Texto extraído |

════

Fortunati - Concordo com a preocupação dos ambientalistas. Se a gente simplesmente terceirizar os projetos, delegando a escritórios sem o menor critério, a questão ambiental pode realmente ser atropelada Temos que concordar que existem bons empresários e maus empresários, como em qualquer outra atividade. Não estou propondo aqui a liberação pura e simples, estou propondo que os critérios sejam utilizados através de escritórios privados e os nossos fiscais (da prefeitura) se concentrem na fiscalização, no recebimento de denúncias, fazendo um acompanhamento (dos empreendimentos). Pela minha experiência na prefeitura, tenho convicção de que é possível fazer isso (agilizar licenciamento) sem atropelar a questão ambiental. A questão ambiental é cada vez mais preciosa, não desconhecemos a (gravidade da) situação do meio ambiente neste momento da humanidade. Mas também não podemos transformar a preocupação ambiental em um travamento absoluto do empreendedorismo que gera emprego e renda.

════

Dados fornecidos |
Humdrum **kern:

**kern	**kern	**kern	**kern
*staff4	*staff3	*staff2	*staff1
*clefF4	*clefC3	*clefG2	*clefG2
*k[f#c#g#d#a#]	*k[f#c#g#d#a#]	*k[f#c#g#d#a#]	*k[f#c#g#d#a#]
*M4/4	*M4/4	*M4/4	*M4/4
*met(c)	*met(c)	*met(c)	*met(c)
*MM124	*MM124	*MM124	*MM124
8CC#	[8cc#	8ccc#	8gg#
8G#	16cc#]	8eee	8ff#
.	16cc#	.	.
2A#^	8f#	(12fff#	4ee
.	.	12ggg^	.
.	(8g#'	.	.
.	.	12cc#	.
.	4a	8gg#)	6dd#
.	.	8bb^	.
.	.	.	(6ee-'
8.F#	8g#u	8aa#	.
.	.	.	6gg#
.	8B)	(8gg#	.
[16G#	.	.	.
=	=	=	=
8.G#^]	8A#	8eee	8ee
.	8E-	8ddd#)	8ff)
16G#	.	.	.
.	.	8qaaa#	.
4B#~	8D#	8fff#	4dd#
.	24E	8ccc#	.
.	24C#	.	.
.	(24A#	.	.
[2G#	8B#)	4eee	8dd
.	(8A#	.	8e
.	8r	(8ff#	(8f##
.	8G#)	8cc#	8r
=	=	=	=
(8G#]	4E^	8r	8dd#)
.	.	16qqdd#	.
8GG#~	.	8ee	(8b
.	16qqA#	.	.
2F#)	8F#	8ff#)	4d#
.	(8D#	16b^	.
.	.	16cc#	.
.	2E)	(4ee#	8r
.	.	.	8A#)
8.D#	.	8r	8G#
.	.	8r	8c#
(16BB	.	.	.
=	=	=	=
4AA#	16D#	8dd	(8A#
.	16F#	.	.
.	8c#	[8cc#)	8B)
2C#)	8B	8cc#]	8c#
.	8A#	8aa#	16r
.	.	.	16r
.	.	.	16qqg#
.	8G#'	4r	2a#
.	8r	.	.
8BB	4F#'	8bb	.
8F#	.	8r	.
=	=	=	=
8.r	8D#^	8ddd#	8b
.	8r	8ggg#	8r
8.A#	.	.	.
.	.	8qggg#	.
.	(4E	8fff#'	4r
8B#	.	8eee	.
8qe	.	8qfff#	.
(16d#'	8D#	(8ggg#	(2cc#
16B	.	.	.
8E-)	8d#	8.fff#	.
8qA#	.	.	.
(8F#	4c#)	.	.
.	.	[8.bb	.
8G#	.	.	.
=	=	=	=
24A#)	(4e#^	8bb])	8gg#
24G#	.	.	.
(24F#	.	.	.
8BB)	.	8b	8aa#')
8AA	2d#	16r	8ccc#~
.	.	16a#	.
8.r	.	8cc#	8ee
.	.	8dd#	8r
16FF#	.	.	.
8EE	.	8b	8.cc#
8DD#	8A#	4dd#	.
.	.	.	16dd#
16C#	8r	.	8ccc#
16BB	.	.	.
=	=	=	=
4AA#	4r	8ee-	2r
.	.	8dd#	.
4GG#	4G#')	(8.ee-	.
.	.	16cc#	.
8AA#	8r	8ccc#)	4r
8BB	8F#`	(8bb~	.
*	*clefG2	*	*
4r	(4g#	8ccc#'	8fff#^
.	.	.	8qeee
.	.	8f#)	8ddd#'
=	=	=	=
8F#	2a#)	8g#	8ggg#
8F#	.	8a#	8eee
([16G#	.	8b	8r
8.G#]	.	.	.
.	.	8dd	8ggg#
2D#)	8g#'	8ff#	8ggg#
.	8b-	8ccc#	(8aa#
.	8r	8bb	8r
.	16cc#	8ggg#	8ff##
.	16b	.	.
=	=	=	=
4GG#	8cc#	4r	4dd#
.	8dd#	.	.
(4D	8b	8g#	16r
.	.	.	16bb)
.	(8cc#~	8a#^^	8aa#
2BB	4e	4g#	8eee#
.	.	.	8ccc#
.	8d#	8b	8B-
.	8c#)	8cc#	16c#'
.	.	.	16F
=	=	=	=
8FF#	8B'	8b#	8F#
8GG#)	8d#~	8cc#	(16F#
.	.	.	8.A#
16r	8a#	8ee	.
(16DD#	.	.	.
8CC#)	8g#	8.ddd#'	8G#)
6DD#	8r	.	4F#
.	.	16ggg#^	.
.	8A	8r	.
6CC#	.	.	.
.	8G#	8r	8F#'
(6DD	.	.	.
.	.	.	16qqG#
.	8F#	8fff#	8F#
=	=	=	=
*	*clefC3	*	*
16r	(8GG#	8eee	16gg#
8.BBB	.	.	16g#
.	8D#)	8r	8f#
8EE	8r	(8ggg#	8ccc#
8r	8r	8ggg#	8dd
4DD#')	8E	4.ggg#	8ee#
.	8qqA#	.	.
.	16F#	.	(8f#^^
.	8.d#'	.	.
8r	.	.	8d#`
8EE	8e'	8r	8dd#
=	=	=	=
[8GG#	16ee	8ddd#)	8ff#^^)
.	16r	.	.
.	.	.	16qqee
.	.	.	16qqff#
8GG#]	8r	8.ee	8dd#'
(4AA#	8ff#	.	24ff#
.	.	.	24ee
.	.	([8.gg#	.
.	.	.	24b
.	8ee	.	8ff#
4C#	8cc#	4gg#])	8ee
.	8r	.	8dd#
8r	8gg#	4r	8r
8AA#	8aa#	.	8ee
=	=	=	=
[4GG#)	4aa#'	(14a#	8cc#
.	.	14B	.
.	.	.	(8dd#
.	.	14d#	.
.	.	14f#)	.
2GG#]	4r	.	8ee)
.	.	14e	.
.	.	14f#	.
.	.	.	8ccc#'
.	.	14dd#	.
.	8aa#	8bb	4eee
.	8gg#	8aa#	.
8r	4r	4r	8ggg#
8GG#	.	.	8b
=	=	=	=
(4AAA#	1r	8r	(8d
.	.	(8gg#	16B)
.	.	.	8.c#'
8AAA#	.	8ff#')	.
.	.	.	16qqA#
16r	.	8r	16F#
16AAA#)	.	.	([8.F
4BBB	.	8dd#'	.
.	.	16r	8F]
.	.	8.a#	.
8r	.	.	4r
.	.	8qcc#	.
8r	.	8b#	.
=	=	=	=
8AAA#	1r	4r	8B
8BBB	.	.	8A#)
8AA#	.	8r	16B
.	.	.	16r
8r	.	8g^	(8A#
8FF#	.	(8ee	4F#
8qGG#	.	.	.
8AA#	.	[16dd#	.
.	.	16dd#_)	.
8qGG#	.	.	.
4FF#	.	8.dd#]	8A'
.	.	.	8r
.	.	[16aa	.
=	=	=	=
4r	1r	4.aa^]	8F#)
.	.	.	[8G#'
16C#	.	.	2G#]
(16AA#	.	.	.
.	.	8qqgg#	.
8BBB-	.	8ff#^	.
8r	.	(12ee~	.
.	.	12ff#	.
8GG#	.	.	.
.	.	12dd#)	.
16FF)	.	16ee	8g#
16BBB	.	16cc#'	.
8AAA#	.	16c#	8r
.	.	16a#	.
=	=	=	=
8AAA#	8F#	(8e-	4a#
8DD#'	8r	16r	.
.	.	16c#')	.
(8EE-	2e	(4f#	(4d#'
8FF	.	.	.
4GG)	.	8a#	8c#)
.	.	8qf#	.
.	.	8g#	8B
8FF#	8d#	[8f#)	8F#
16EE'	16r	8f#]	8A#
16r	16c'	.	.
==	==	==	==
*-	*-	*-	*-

════

Descrição da tarefa |
Segundo o texto extraído, em que os fiscais da prefeitura devem se concentrar?

Resultado abaixo |
Na fiscalização, no recebimento de denúncias e no acompanhamento dos empreendimentos.